Extracted page text data:
··········

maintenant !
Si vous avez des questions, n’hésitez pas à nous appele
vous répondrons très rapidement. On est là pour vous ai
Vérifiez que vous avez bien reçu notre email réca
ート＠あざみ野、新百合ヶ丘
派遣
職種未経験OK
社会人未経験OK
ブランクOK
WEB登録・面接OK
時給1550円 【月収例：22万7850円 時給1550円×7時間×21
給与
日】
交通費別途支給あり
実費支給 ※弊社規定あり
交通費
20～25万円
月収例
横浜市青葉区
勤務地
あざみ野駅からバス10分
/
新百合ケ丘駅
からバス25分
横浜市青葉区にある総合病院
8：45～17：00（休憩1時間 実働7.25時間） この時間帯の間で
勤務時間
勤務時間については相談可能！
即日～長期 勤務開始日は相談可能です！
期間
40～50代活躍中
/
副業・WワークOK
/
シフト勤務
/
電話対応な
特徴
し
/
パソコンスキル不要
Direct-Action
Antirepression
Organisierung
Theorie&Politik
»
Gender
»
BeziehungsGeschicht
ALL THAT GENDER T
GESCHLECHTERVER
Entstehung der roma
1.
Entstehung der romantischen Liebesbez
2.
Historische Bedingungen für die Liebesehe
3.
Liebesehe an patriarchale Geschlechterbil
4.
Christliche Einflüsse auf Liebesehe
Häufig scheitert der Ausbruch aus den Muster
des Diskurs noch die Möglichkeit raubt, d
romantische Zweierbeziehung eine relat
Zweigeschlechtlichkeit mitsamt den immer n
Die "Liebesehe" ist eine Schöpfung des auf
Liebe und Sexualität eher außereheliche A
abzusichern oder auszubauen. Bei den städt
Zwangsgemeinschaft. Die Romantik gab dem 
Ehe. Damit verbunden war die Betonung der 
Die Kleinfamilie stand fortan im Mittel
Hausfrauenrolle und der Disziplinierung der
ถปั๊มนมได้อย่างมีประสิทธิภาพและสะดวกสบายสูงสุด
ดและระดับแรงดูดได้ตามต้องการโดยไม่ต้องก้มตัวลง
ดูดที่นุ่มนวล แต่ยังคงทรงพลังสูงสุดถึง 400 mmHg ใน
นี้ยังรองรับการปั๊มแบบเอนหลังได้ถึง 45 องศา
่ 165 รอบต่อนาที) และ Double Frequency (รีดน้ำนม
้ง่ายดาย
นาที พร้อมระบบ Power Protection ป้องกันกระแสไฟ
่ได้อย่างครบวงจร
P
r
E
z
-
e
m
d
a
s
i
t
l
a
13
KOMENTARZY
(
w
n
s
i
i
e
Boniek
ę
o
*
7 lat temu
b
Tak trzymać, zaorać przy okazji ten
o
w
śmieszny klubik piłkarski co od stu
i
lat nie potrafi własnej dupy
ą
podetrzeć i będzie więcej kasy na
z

··········

From the first line to the last, transcribe the records exactly.

maintenant !
Si vous avez des questions, n’hésitez pas à nous appele
vous répondrons très rapidement. On est là pour vous ai
Vérifiez que vous avez bien reçu notre email réca
ート＠あざみ野、新百合ヶ丘
派遣
職種未経験OK
社会人未経験OK
ブランクOK
WEB登録・面接OK
時給1550円 【月収例：22万7850円 時給1550円×7時間×21
給与
日】
交通費別途支給あり
実費支給 ※弊社規定あり
交通費
20～25万円
月収例
横浜市青葉区
勤務地
あざみ野駅からバス10分
/
新百合ケ丘駅
からバス25分
横浜市青葉区にある総合病院
8：45～17：00（休憩1時間 実働7.25時間） この時間帯の間で
勤務時間
勤務時間については相談可能！
即日～長期 勤務開始日は相談可能です！
期間
40～50代活躍中
/
副業・WワークOK
/
シフト勤務
/
電話対応な
特徴
し
/
パソコンスキル不要
Direct-Action
Antirepression
Organisierung
Theorie&Politik
»
Gender
»
BeziehungsGeschicht
ALL THAT GENDER T
GESCHLECHTERVER
Entstehung der roma
1.
Entstehung der romantischen Liebesbez
2.
Historische Bedingungen für die Liebesehe
3.
Liebesehe an patriarchale Geschlechterbil
4.
Christliche Einflüsse auf Liebesehe
Häufig scheitert der Ausbruch aus den Muster
des Diskurs noch die Möglichkeit raubt, d
romantische Zweierbeziehung eine relat
Zweigeschlechtlichkeit mitsamt den immer n
Die "Liebesehe" ist eine Schöpfung des auf
Liebe und Sexualität eher außereheliche A
abzusichern oder auszubauen. Bei den städt
Zwangsgemeinschaft. Die Romantik gab dem 
Ehe. Damit verbunden war die Betonung der 
Die Kleinfamilie stand fortan im Mittel
Hausfrauenrolle und der Disziplinierung der
ถปั๊มนมได้อย่างมีประสิทธิภาพและสะดวกสบายสูงสุด
ดและระดับแรงดูดได้ตามต้องการโดยไม่ต้องก้มตัวลง
ดูดที่นุ่มนวล แต่ยังคงทรงพลังสูงสุดถึง 400 mmHg ใน
นี้ยังรองรับการปั๊มแบบเอนหลังได้ถึง 45 องศา
่ 165 รอบต่อนาที) และ Double Frequency (รีดน้ำนม
้ง่ายดาย
นาที พร้อมระบบ Power Protection ป้องกันกระแสไฟ
่ได้อย่างครบวงจร
P
r
E
z
-
e
m
d
a
s
i
t
l
a
13
KOMENTARZY
(
w
n
s
i
i
e
Boniek
ę
o
*
7 lat temu
b
Tak trzymać, zaorać przy okazji ten
o
w
śmieszny klubik piłkarski co od stu
i
lat nie potrafi własnej dupy
ą
podetrzeć i będzie więcej kasy na
z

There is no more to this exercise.